Tryptophan is a spectroscopic marker of protein environment because the fluorescence emission maximum of its residue, indole, is sensitive to both solvent and the immediate protein environment. The ease of measuring indole fluorescence accounts for the popularity of characterizing proteins via this spectroscopic technique. However, molecular level detail that accounts for emission shifts is lacking. Here we address the problem of emission shifts caused by amino acid conformational changes in aqueous solution by examining a variety of tryptophan dipeptides in the zwitterionic and anionic states. In addition to fluorescence emission, we employ UV resonance Raman (UVRR) spectroscopy, molecular dynamics simulation, and ab initio calculations.
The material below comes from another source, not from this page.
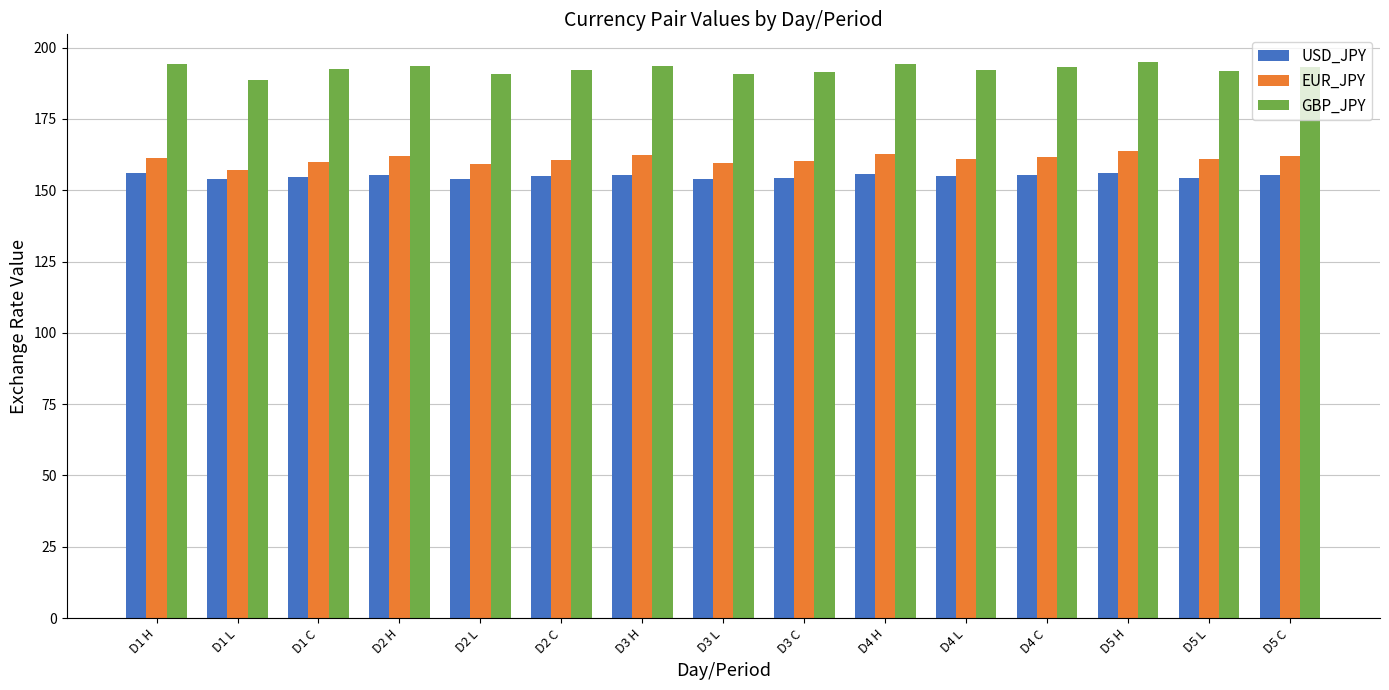

The value of EUR_JPY at D5 L is 160.8. True or false?

True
In our previous study of TrpGly and GlyTrp dipeptide species, a correlation between fluorescence emission shifts and UVRR W10 band shifts and W7 band intensity ratios were discovered. Nanosecond molecular dynamics simulation coupled with energy minimization showed that the dipeptide species adopt two basic conformations: one with a ‘stretched’ backbone or one with a ‘curled’ backbone. For TrpGly zwitterions in the stretched conformation, the terminal amine cation is 2.44 A from the pyrrole ring C3. The Stark effect predicts that a positive charge near the pyrrole ring blue shifts the emission maximum, which is observed. Remarkably, rotamers do not show a correlation with the dihedral angle, chi 2. Rather, the dihedral angle, chi 1, takes on three discrete values that account for the ‘stretched’ and ‘curled’ backbone conformations. We have continued in this manner to study Trp dipeptides with Glu, Lys, Tyr, His and Trp, showing that both the pattern of backbone interaction with the indole and the spectroscopic pattern of changes with dipeptide species persists in spite of residue variation in charge, aromaticity and size.